GERÇEK İNSAN
Hayat hayallerle yönlenir. Gayretli çalışmalarla hedefe ulaşılır. Meyveler ay ve güneşle olgunlaşıp tatlanır. İnsanlar ise sıkıntılara katlanarak ve sürekli tecrübeler edinerek olgunlaşır.
***
Tebessüm sevgiyi ve güveni arttırır. Dostun yanında bir gülüş sadece seni değil yanındaki dostunu da rahatlatır ve mutlu eder. Asık surat, kin ve nefreti doğurur. Çünkü birisi güneşin, diğeri karanlığın temsilidir.
***
Eko sisteminizdeki bir insan sizi tebessümle karşılıyor, size saygı gösteriyor, dertlerinizle dertleniyor, bir sıkıntınızı anlattığınız zaman sizi içtenlikle dinleyip alternatif çözüm önerileri üretiyor ise onu candan dost kabul edin.
***
Günümüzde artık insanlar geçmişteki kadar çok insanla ailecek görüşmüyor. Ev gezmeleri, komşu ziyaretleri çok azaldı. Bunun en büyük sebebi insanlar ‘gerçek’ olmadığı için. Sahtelikler, maskeler sardı hepimizi.
***
Yanında sana gülümseyen ama arkandan seni çekiştiren, olumsuz şeyler söyleyen bir hale büründük. Hal böyle olunca da birbirine içini açamayan, durumu idare edecek kadar konuşan bir toplum olduk.
***
Muhatabını samimi sanıp içindekileri paylaştığın zaman seni tam olarak oradan vuruyorlar artık. O nedenle kimse açık vermek istemiyor. Yaşamını, ruh halini, duygu ve düşünce dünyasını herkese kapatmak zorunda hissediyor.
***
Eskiden yılanın çatal dilinden, aslanın kükremesinden, akrebin zehirli iğnesinden korkulurdu. Günümüzde ise en yakınımızdaki insanlardan korkuluyor. Çünkü tehlike uzaktan gelmiyor.
***
Çağımızın hastalığı bireysellik, bencillik, ikiyüzlülük oldu. Kolay olanı ‘gerçek’ olmakken yaşamımızı sahtecilik sardı. Yiyecekte bile doğal olanın doğru olduğunu pandemi yaşayınca fark etti insanlık.
***
Bize geçmişimizin daha doğru olduğunu gösterdi hayat. El yıkamaktan başlayarak özümüze dönmemiz gerektiği anlatıldı, sihirli bir formül bulunulmuşçasına. Ne kadar uzaklaştırılmışsak özümüzden.
***
Biberi dalından koparmamız gerektiği, ekmeği ve yoğurdu evde yapmamız gerektiği anlatıldı. Bu anlatılanlar bilim adamlarının yüzyıllardır yaptığı araştırmaların sonucu değildi. Bunlar bizim gündelik yaşamımızdı.
***
Bunlar bizim ‘gerçek’ hayatımızdı. Toplu yaşamdan müstakil yaşama dönmeye başladı bir anda dünya.
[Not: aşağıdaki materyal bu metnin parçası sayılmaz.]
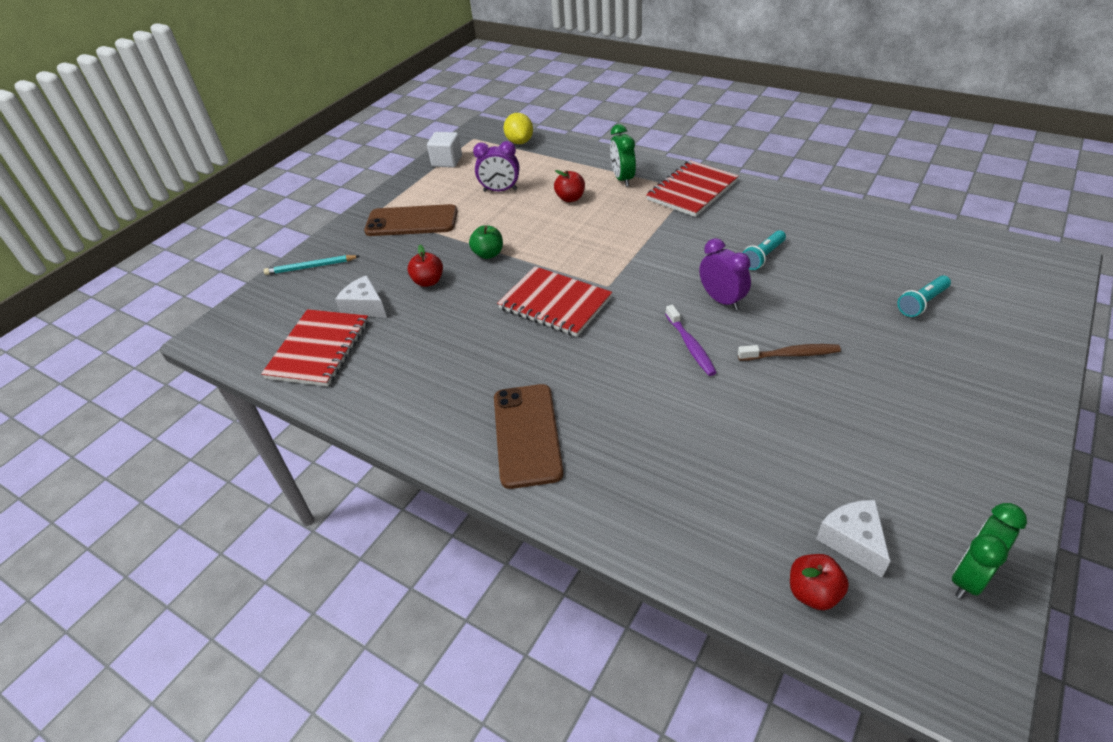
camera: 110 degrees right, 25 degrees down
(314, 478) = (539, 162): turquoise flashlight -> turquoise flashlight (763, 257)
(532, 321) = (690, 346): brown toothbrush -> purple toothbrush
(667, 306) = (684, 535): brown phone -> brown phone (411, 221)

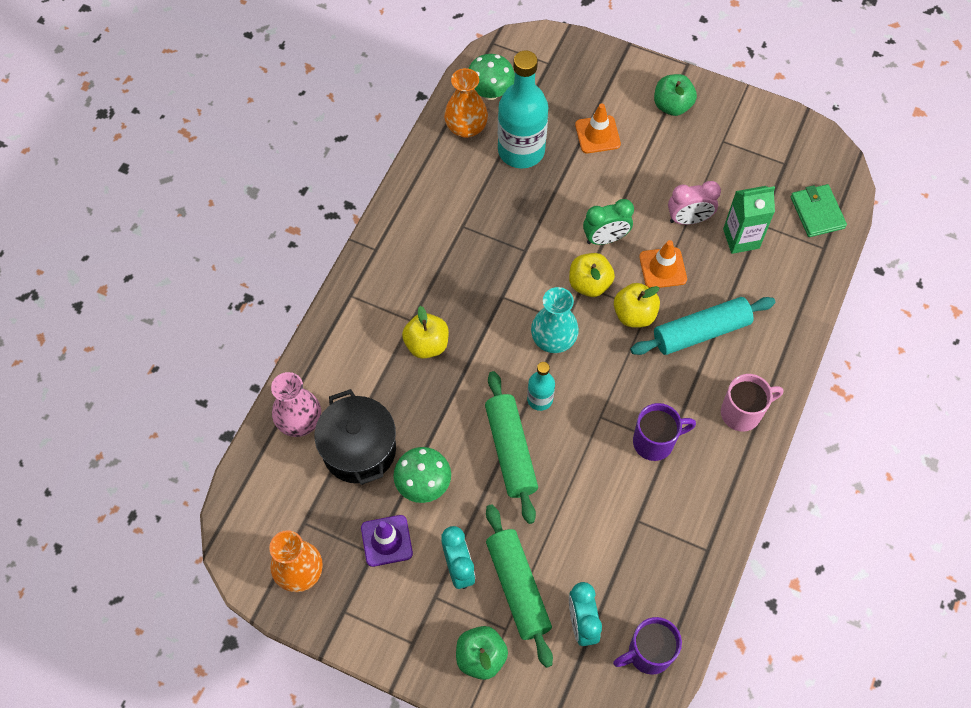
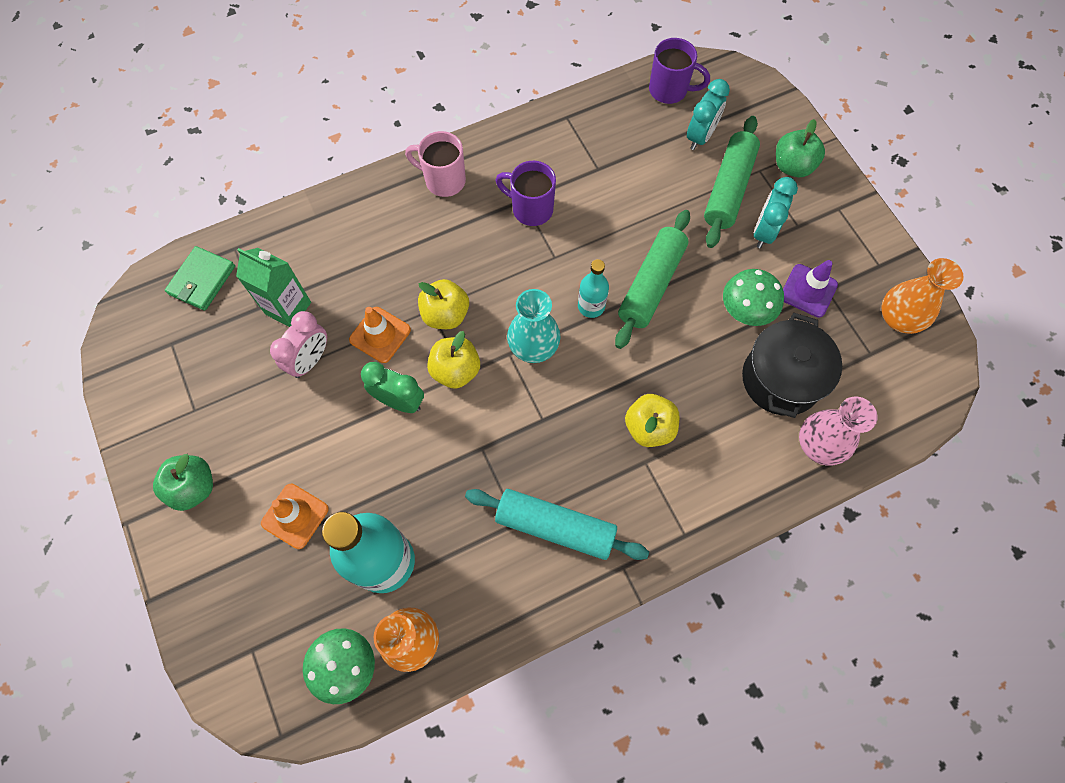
camera: 140 degrees left, 5 degrees up
(688, 219) = (310, 360): pink clock -> pink clock turned 90 degrees clockwise
(701, 332) = (408, 259): turquoise rolling pin -> turquoise rolling pin (555, 527)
Tarla, arsa, parsel aramaya başladı ve toprağı keşfetti (!) insanoğlu. Bir gün özüne dönmeyi hayal eden ama vakti olmayan insanoğlu.
***
Zaten ne olduysa yatay yerleşimden dikey yerleşime geçtikten sonra olanlar oldu. Evlerimiz yan yanayken aldığı muzu bile komşuya kokmasın diye kağıda sardıran ve belli olmasın siyah poşetlerde taşıyan naifliğe sahipti insanoğlu.
***
SON SÖZ
Sonuç olarak mevcut durumdan şikayet etmek yerine eyleme geçmemiz lazım. Kapımızın önünü süpürerek memleketi temizleyebiliriz. ‘Gerçek insan’ olmak için özümüze dönmeli ve geçmişimizi unutmamalıyız.